Education Cannot Wait (ECW) announced US$13 million in new funding to scale up the education in emergency response in the Sahel countries of Burkina Faso, Mali, and Niger. Approximately 247,000 crisis-affected children and youth (of which over 55 percent are girls), will be able to access quality education through the new funding.
“With this new funding, ECW’s total First Emergency Response investments in just the past four months alone now span 33 countries and crisis-affected contexts, with a record amount of US$60.1 million allocated by ECW for vulnerable children and youth in crisis-affected countries ranging from Afghanistan, Bangladesh, Colombia, Iraq, Lebanon, Mali, South Sudan, Uganda, Yemen, Zimbabwe and many more,” said Yasmine Sherif, Director of Education Cannot Wait.
The First Emergency Response investments in the Sahel were made possible with a frontloaded £10.5 million contribution from the United Kingdom. The new round of grants scale-up ECW’s investments in the Sahel announced in July 2019 and in December 2019.
Interventions will improve access to learning in protective environments and reduce school dropouts in Burkina-Faso, Mali, and Niger, responding to pre-existing crises and to the compounding effect of COVID-19. To build inclusive and equitable quality education, as outlined in Sustainable Development Goal 4, grants target the most vulnerable populations impacted by forced displacement, including girls and children with disabilities. Investments will reach children and youth across age-groups and education levels: 13 percent in pre-primary, 66 percent in primary and 21 percent in secondary education.

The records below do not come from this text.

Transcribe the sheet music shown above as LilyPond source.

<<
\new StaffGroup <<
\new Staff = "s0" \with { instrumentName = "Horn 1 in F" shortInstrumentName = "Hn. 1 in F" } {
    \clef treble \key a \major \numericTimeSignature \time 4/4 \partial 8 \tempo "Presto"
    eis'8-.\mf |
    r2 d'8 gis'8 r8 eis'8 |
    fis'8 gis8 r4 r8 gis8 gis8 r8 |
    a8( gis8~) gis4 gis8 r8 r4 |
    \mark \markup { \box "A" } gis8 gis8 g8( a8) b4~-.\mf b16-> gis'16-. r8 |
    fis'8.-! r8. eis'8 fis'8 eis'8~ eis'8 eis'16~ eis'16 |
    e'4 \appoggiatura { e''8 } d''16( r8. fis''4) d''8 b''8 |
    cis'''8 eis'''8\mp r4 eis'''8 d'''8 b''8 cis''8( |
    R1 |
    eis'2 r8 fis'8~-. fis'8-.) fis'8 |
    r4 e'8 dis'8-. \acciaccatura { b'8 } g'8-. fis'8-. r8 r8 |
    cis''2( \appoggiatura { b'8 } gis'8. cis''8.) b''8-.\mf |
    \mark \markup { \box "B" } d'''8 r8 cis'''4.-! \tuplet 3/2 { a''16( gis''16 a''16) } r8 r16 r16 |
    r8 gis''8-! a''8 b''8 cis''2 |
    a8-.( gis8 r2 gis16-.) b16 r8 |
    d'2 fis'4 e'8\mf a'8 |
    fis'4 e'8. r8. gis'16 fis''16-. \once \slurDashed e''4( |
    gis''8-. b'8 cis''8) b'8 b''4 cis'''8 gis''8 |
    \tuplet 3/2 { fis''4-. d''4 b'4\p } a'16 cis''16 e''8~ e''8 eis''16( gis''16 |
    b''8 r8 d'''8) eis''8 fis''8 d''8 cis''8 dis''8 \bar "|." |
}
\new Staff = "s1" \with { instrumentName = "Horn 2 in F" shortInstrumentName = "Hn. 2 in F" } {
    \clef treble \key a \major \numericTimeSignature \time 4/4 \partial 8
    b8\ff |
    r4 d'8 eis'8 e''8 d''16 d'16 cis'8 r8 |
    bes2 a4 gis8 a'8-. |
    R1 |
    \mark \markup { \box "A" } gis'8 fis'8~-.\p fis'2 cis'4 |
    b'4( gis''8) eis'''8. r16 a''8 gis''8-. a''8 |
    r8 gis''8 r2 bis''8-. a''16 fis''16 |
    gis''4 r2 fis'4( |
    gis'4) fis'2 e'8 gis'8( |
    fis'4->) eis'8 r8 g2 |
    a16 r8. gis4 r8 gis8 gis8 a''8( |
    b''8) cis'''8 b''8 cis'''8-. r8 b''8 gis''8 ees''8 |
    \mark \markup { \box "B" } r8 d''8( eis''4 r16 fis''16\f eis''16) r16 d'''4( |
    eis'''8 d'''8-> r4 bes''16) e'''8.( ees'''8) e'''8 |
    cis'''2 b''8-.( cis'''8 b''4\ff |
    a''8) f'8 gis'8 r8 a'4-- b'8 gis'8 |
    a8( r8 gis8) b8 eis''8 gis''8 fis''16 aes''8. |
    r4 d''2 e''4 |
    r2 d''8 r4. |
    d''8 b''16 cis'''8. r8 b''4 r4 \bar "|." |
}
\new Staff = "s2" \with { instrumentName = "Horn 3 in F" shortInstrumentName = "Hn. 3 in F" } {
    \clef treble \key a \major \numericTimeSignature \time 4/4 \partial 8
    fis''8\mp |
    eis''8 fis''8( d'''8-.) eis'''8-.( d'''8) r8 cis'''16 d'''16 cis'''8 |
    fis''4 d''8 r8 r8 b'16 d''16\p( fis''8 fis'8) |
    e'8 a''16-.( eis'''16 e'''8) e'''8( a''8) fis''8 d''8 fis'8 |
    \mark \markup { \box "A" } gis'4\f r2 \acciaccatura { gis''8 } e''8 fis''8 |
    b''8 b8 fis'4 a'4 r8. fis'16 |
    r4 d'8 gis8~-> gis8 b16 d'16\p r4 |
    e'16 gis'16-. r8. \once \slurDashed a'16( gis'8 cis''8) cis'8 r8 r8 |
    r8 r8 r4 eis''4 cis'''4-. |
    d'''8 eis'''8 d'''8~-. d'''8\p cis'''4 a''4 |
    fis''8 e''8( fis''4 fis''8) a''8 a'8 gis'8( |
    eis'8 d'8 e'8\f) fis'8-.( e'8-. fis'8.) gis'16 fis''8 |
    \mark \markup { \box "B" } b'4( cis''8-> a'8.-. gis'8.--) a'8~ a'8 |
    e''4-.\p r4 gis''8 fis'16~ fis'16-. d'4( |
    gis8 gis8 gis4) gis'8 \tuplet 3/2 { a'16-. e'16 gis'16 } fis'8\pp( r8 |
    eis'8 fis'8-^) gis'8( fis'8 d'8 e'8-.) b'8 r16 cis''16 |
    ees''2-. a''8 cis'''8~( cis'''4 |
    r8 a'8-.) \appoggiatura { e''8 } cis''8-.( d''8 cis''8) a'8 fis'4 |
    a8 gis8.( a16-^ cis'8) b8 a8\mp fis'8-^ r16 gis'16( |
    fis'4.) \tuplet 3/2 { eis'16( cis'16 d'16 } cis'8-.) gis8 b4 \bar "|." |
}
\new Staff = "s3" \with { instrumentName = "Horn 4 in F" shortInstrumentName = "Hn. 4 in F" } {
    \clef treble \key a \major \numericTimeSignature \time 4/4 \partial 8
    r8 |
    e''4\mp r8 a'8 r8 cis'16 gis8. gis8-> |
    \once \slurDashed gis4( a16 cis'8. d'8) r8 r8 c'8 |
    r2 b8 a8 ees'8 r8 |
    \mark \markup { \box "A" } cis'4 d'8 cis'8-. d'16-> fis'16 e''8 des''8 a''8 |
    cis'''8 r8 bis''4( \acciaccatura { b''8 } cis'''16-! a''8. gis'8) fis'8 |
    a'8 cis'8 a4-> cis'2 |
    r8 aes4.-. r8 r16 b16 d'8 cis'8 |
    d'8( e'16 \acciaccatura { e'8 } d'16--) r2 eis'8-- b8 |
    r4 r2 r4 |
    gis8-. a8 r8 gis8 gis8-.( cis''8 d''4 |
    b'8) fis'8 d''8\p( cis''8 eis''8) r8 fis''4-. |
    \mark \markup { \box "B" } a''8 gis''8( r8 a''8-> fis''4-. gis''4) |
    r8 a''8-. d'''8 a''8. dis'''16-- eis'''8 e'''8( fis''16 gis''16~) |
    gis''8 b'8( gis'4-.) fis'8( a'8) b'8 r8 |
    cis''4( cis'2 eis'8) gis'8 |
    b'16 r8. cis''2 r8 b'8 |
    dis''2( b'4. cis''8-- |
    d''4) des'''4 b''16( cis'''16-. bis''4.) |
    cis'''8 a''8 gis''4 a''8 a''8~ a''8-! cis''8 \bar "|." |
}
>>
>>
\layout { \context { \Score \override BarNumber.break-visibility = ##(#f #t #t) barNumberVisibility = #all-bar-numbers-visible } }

Despite ECW’s expanded response, there remains an approximate US$94 million funding gap for the education response across these three countries. To help fill the gap, and to expand its support for children and youth impacted by COVID-19 in other crisis-affected countries, ECW urgently appeals for US$310 million in additional funding and calls on donors, the private sector and other key partners to support enhanced resource mobilization in response to the education crisis in the Sahel.